In fact, the manner in which the internet has evolved is downright egalitarian in a way that the eponymous "ordinary man's use of technology" novel, William Gibson's 1984 Neuromancer, only hints at. For the first time in history, this type of information gathering and dissemination power is being held by common people, and, as much of a cop-out as it may seem at first glance, I tend to agree with Time's estimation that we were all the Person of the Year in 2006. I would actually extend it to the entire 21st century thus far. All of us are contributing to the concept that Peter Morville calls "ambient findability." Whether it's footage of Stevie Wonder on a 1972 episode of Sesame Street, the track order of Joi's unreleased second album, or the text of Richard Nixon's resignation speech, more of the collected knowledge of humanity is available to us than in any period of history, and we all had a hand in providing it.

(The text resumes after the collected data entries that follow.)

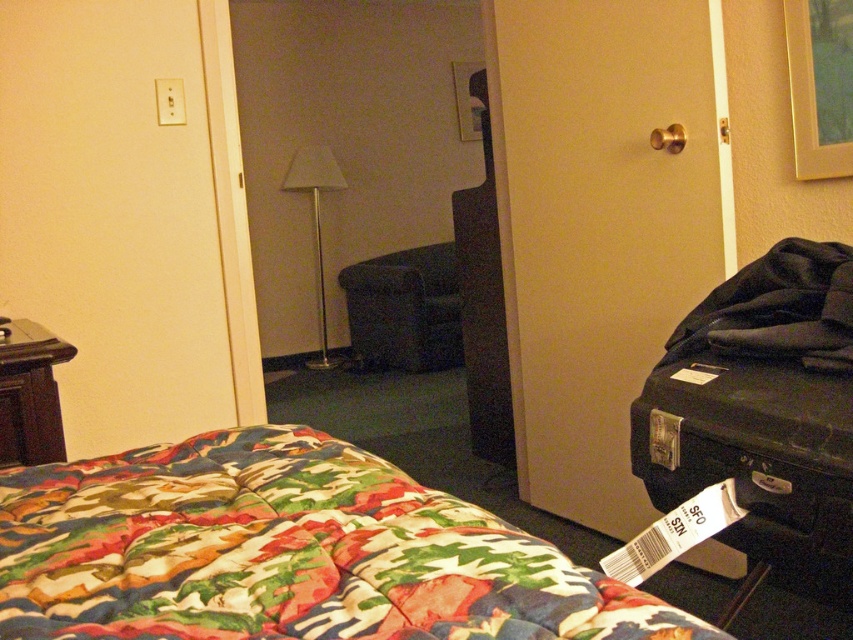
Identify the location of gold wooden picture frame at upper right. The width and height of the screenshot is (853, 640). (819, 86).

The image size is (853, 640). What do you see at coordinates (819, 86) in the screenshot?
I see `gold wooden picture frame at upper right` at bounding box center [819, 86].

Which is in front, point (791, 19) or point (460, 65)?

Point (791, 19)

Locate an element on the screen. The width and height of the screenshot is (853, 640). gold wooden picture frame at upper right is located at coordinates (819, 86).

Which is behind, point (817, 589) or point (467, 104)?

Point (467, 104)

Does black hard suitcase at right appear on the left side of wooden picture frame at upper center?

Incorrect, black hard suitcase at right is not on the left side of wooden picture frame at upper center.

Who is more distant from viewer, (676, 451) or (476, 138)?

Positioned behind is point (476, 138).

This screenshot has width=853, height=640. I want to click on black hard suitcase at right, so click(x=756, y=458).

Which is below, brown wood dresser at left or wooden picture frame at upper center?

brown wood dresser at left is below.

Is point (49, 442) in front of point (463, 124)?

Yes, it is.

This screenshot has width=853, height=640. What do you see at coordinates (30, 396) in the screenshot?
I see `brown wood dresser at left` at bounding box center [30, 396].

Where is `brown wood dresser at left`? This screenshot has width=853, height=640. brown wood dresser at left is located at coordinates (30, 396).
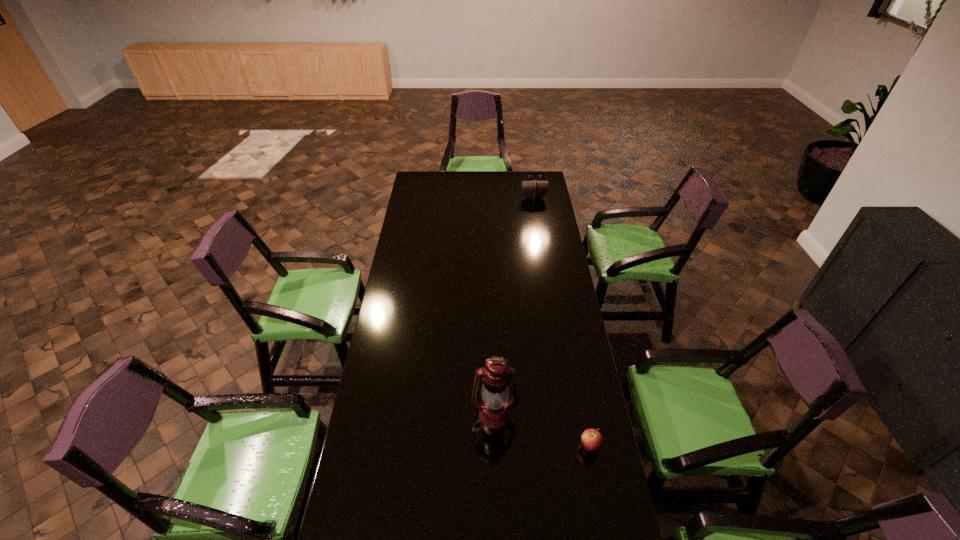
The width and height of the screenshot is (960, 540). What are the coordinates of `the tallest object` in the screenshot? It's located at (494, 414).

Locate an element on the screen. Image resolution: width=960 pixels, height=540 pixels. the second farthest object is located at coordinates (494, 414).

What are the coordinates of `the second shortest object` in the screenshot? It's located at (534, 190).

I want to click on the farthest object, so click(x=534, y=190).

Locate an element on the screen. apple is located at coordinates (592, 440).

Where is `the nearest object`? the nearest object is located at coordinates (592, 440).

This screenshot has height=540, width=960. Find the location of `free space located on the back of the leftmost object`. free space located on the back of the leftmost object is located at coordinates (492, 329).

This screenshot has height=540, width=960. In order to click on vacant space situated 0.190m with the flap open on the second shortest object in this screenshot , I will do `click(538, 221)`.

Where is `free space located 0.360m on the left of the shortest object`? Image resolution: width=960 pixels, height=540 pixels. free space located 0.360m on the left of the shortest object is located at coordinates (475, 447).

Find the location of a particular element. The image size is (960, 540). pouch situated at the right edge is located at coordinates (534, 190).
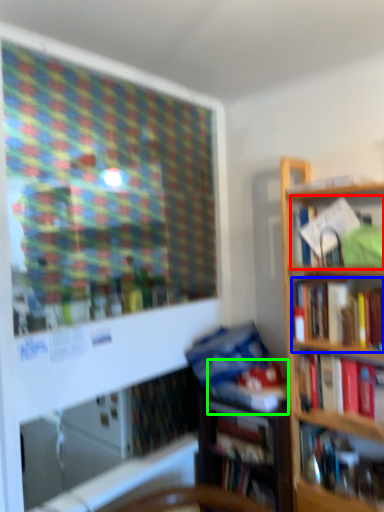
Question: Estimate the real-world distances between objects in this image. Which object is farther from book (highlighted by a red box), book (highlighted by a blue box) or book (highlighted by a green box)?

Choices:
 (A) book
 (B) book

Answer: (B)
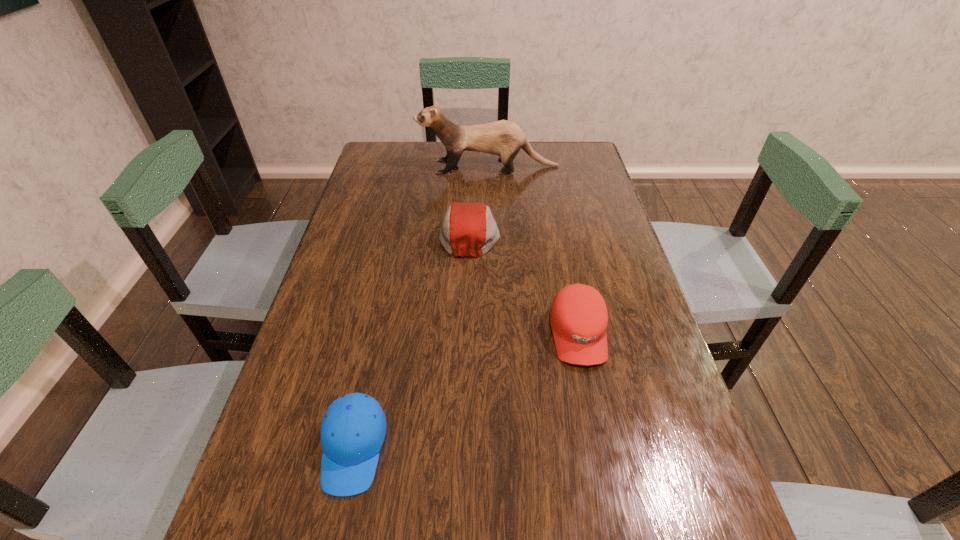
At what (x,y) coordinates should I click in order to perform the action: click on free space at the right edge. Please return your answer as a coordinate pair (x, y). The image size is (960, 540). Looking at the image, I should click on (612, 455).

Where is `free space at the far left corner of the desktop`? This screenshot has height=540, width=960. free space at the far left corner of the desktop is located at coordinates (404, 151).

The image size is (960, 540). I want to click on vacant area that lies between the rightmost cap and the ferret, so click(x=534, y=251).

This screenshot has height=540, width=960. I want to click on free space that is in between the leftmost cap and the ferret, so click(421, 307).

I want to click on vacant space that's between the second cap from left to right and the nearest object, so click(412, 341).

This screenshot has width=960, height=540. I want to click on free space between the second nearest cap and the farthest object, so click(x=534, y=251).

This screenshot has width=960, height=540. What are the coordinates of `vacant space in between the leftmost cap and the second farthest cap` in the screenshot? It's located at (466, 391).

Where is `empty space that is in between the second nearest object and the second farthest object`? The width and height of the screenshot is (960, 540). empty space that is in between the second nearest object and the second farthest object is located at coordinates (524, 284).

You are a GUI agent. You are given a task and a screenshot of the screen. Output one action in this format:
    pyautogui.click(x=<x>, y=<y>)
    Task: Click on the vacant area that lies between the rightmost cap and the leftmost cap
    
    Given the screenshot: What is the action you would take?
    pyautogui.click(x=466, y=391)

Still, for all the Up With People-ness of this thing, I still maintain that a large part of the electronic experience is the potential voyeurism and gradual dissolution of personal space, because a great deal of that collected knowledge is knowledge about you. And I conduct myself accordingly. For instance, while I talk about my family in this column all the time, I never use their names, and I'm particularly careful about details concerning my daughter. It's funny, speaking of Neuromancer and novels that depict future societies, it looks like the granddaddy of all of them, 1984, was right all along: Big Brother is watching. The only difference is that Big Brother isn't some shadowy organization; Big Brother is us.